Emma Seppala is a director of Yale’s Center for Emotional Intelligence and The Happiness Track summarizes her research on the science of happiness.
Here’s my summary of the book and how it can be applied to investing:
We crave anticipatory joy. Most investors are return chasers and buy what they wish they bought years ago. Sophisticated institutions are no different. They’re quick to hire managers that have recently outperformed and fire those that have recently underperformed. Short-term thinking is a bad way to manage a long-term plan.

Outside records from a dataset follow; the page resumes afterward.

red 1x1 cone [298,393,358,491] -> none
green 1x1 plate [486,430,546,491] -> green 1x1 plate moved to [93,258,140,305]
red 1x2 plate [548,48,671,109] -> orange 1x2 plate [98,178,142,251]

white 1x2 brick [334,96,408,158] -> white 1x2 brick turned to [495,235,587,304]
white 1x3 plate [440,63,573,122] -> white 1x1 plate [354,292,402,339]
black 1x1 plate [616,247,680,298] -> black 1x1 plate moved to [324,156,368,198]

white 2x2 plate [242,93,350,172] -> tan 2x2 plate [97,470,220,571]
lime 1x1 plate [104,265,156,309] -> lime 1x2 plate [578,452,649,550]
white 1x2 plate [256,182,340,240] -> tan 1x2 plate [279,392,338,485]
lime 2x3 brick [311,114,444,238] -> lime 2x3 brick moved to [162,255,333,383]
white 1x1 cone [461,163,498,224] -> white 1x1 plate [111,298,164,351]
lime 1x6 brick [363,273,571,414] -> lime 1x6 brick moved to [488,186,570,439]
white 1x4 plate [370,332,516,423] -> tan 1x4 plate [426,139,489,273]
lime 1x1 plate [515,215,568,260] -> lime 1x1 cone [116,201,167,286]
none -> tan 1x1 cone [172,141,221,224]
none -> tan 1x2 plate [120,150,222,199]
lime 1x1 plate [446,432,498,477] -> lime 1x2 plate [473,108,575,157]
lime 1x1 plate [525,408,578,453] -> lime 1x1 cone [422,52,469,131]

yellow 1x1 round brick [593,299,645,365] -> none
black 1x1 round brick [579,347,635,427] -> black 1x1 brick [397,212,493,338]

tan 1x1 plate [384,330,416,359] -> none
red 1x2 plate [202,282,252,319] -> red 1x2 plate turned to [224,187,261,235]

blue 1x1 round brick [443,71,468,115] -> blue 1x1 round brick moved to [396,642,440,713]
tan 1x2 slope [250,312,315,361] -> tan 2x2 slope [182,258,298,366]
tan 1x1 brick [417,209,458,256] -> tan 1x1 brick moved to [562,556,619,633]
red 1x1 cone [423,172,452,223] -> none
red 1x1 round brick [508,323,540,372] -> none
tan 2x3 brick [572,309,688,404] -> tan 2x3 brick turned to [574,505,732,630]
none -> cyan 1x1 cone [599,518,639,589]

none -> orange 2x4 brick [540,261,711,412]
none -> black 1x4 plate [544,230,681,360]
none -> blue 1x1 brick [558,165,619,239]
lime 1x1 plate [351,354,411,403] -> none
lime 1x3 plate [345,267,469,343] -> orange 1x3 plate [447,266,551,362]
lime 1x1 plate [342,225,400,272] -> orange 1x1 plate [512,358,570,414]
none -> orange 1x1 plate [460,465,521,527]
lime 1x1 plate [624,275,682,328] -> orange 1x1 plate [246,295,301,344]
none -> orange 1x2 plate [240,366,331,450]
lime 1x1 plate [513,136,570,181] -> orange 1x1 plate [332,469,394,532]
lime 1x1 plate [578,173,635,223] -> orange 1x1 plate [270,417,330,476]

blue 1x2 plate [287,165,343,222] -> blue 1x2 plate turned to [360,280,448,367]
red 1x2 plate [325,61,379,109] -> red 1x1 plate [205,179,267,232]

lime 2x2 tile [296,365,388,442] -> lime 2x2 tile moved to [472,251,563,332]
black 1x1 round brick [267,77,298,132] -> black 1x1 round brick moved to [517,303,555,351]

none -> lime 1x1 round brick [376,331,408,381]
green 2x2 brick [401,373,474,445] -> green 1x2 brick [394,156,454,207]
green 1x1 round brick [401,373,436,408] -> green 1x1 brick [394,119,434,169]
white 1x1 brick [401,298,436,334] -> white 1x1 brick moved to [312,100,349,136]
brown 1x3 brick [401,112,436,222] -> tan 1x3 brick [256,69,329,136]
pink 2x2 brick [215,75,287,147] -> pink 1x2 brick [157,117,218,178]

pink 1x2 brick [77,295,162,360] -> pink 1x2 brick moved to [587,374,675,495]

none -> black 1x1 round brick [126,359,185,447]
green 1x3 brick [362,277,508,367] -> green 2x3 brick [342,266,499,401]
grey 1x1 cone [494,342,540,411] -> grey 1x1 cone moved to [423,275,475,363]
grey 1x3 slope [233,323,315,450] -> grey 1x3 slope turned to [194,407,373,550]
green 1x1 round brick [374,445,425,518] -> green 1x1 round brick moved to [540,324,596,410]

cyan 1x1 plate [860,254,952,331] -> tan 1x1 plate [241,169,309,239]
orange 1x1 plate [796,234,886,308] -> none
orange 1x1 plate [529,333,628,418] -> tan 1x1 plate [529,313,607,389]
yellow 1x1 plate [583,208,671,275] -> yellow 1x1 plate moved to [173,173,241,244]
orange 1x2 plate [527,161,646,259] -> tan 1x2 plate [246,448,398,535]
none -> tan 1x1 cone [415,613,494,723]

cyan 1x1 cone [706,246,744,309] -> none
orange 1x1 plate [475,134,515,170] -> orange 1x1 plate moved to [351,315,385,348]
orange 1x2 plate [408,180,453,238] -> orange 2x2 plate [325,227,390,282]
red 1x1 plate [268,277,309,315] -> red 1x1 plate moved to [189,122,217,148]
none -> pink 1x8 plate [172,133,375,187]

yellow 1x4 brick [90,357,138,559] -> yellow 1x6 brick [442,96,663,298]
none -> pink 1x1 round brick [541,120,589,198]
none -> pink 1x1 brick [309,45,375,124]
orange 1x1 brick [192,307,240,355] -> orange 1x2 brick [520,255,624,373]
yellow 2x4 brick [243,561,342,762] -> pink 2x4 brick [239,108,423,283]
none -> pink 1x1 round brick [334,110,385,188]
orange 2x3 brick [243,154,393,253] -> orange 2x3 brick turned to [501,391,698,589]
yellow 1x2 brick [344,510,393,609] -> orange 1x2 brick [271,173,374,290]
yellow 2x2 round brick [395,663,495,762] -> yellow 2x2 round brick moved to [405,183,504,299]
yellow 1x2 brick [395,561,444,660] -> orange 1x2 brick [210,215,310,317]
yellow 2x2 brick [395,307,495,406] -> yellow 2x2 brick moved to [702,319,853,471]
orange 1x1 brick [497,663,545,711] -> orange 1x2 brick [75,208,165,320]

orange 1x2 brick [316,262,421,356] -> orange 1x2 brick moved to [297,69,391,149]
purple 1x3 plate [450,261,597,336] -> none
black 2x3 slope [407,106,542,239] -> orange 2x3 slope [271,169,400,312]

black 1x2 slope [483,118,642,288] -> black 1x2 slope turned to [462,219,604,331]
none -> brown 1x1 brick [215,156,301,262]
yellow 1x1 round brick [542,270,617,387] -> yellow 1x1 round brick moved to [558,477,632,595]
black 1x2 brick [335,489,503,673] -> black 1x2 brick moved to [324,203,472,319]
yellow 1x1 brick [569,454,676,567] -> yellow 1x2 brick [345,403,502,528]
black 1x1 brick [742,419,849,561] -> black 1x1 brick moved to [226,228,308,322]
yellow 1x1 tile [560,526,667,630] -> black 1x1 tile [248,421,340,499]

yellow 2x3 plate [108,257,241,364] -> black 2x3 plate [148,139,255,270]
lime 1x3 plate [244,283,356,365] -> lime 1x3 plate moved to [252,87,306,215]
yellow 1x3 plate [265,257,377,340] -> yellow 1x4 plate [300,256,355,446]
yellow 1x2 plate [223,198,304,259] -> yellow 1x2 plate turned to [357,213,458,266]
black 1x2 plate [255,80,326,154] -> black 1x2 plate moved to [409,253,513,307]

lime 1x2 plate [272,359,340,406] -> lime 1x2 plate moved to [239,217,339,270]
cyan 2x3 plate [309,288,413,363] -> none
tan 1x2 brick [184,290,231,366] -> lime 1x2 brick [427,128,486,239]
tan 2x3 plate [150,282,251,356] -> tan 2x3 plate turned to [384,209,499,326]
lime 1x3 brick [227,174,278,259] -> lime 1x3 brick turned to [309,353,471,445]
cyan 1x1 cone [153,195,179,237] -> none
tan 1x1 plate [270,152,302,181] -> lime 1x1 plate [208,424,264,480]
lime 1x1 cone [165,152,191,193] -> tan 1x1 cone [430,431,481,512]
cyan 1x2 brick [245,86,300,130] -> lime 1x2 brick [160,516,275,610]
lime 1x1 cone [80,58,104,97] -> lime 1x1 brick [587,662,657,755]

The biggest myth of success is that we have to sacrifice short-term happiness for long-term fulfillment. The book’s main premise is that happiness leads to success, not vice versa. Happiness is a precursor to success and brings out the best in us psychologically (better mood = better day), socially (people like happy people), and physically (positive emotions increase cardiovascular health).
Stress ≠ success. Chronic stress damages our health, relationships, and work quality. Work just for the sake of it isn’t a productive use of time. This is especially true in a domain like investing where performance isn’t a direct function of effort spent on research.
Lower stress by exercising, taking a walk, or slowing down your breathing. Slow breathing activates the vagus nerve and quiets our fight-or-flight response. Stressed investors imagine patterns that don’t exist and are in a poor mental state to make important decisions.
Most of us don’t have physically demanding jobs but we’re exhausted after work. Knowledge work requires self-control over our mental focus. Self-control is like a muscle and gets worn out the more we use it. Put yourself in an environment so you don’t have to use it as much: set your phone to do not disturb, block social media sites, or use noise-cancelling earbuds.
Self-belief separates those who thrive from those who get demoralized when life gets hard. Failure is success in progress. A “woe is me” attitude is a surefire way to never live up to your potential.
An inflated self-esteem makes you vulnerable to future adversity. Narcissism and recent success typically blind you to your weaknesses. The current market is particularly prone to this as analyst and investor expectations are elevated.
Doing nothing is sometimes better than doing something. Technology lets us spend every waking minute focused on something. Overtrading is a big issue for investors and Fidelity found that its top performing accounts were owned by clients that were either dead or never logged in.
Overall, I enjoyed the book and recommend it if you’re interested in behavioral finance.